OGH 2Ob217/04g

OGH2Ob217/04g4.10.2004

Der Oberste Gerichtshof hat durch den Senatspräsidenten des Obersten Gerichtshofes Dr. Niederreiter als Vorsitzenden sowie durch die Hofräte des Obersten Gerichtshofes Dr. Schinko, Dr. Tittel, Dr. Baumann und Hon. Prof. Dr. Danzl als weitere Richter in der Sachwalterschaftssache des am 29. September 1966 geborenen Reinhold D*****, vertreten durch die Sachwalterin Gerlinde K*****, diese vertreten durch Dr. Franz Hofbauer, Rechtsanwalt in Ybbs, infolge Revisionsrekurses des Betroffenen gegen den Beschluss des Landesgerichtes St. Pölten als Rekursgericht vom 8. Juli 2004, GZ 10 R 59/04k-39, womit der Beschluss des Bezirksgerichtes Ybbs vom 7. Juni 2004, GZ 8 P 85/03k-34, bestätigt wurde, den

Beschluss

gefasst:

 

Spruch:

Dem Revisionsrekurs wird Folge gegeben.

Die Entscheidungen der Vorinstanzen werden dahin abgeändert, dass die Klagsführung des Betroffenen gegen seinen Vater Franz D***** auf Unterhalt in Form einer Stufenklage gemäß Art XLII EGZPO genehmigt wird.

Text

Begründung

Für den Betroffenen wurde mit Beschluss vom 14. 10. 1985 ein Sachwalter zur Besorgung aller Angelegenheiten bestellt. Im Vergleich vom 24. 6. 1988 verpflichtete sich sein Vater zu einer monatlichen Unterhaltsleistung von S 2.250. Dieser Vergleich wurde gerichtlich genehmigt.

• [Bereitgestelltes Material]:
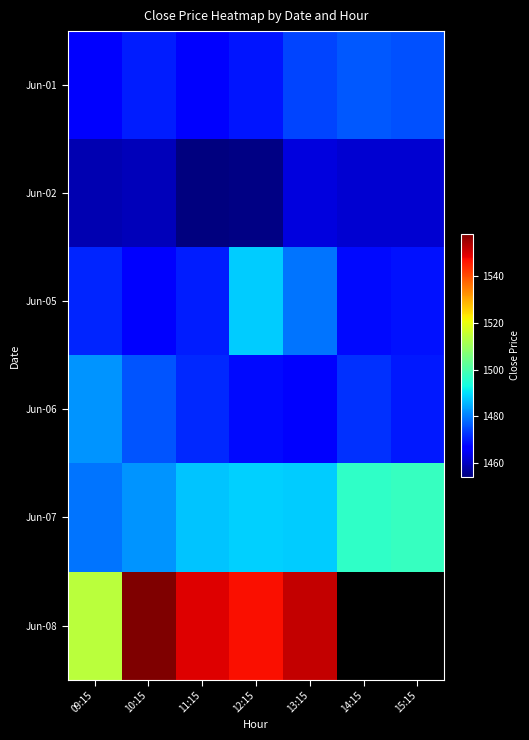

List the series in order of their peak value, lowest first.

Jun-02, Jun-01, Jun-06, Jun-05, Jun-07, Jun-08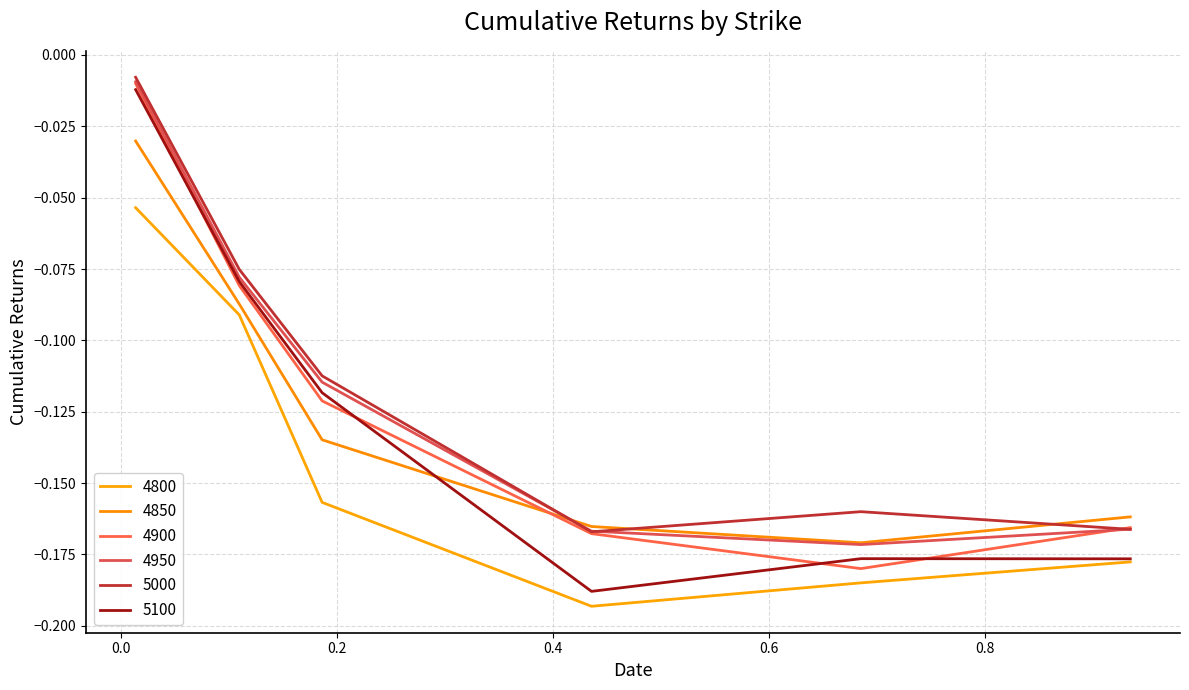

What is the difference between the second highest and minimum values in the 4950 series?

0.1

• [Aufgaben]:
(a) Kopieren Sie aus der OGH-Entscheidung wörtlich alles von „Der Oberste Gerichtshof“ bis hinunter zu „wird Folge gegeben.“.
(b) Nennen Sie alle Hofräte, die laut der OGH-Entscheidung als weitere Richter neben dem Vorsitzenden mitgewirkt haben.
(c) Zu welcher monatlichen Unterhaltsleistung verpflichtete sich der Vater laut der OGH-Entscheidung im Vergleich vom 24. 6. 1988?
Die Zeilen werden zur Bearbeitung nicht gebraucht.

• [Lösungen der Aufgaben]:
(a)
Der Oberste Gerichtshof hat durch den Senatspräsidenten des Obersten Gerichtshofes Dr. Niederreiter als Vorsitzenden sowie durch die Hofräte des Obersten Gerichtshofes Dr. Schinko, Dr. Tittel, Dr. Baumann und Hon. Prof. Dr. Danzl als weitere Richter in der Sachwalterschaftssache des am 29. September 1966 geborenen Reinhold D*****, vertreten durch die Sachwalterin Gerlinde K*****, diese vertreten durch Dr. Franz Hofbauer, Rechtsanwalt in Ybbs, infolge Revisionsrekurses des Betroffenen gegen den Beschluss des Landesgerichtes St. Pölten als Rekursgericht vom 8. Juli 2004, GZ 10 R 59/04k-39, womit der Beschluss des Bezirksgerichtes Ybbs vom 7. Juni 2004, GZ 8 P 85/03k-34, bestätigt wurde, den

Beschluss

gefasst:

 

Spruch:

Dem Revisionsrekurs wird Folge gegeben.

(b) Dr. Schinko, Dr. Tittel, Dr. Baumann, Hon. Prof. Dr. Danzl

(c) Zu S 2.250.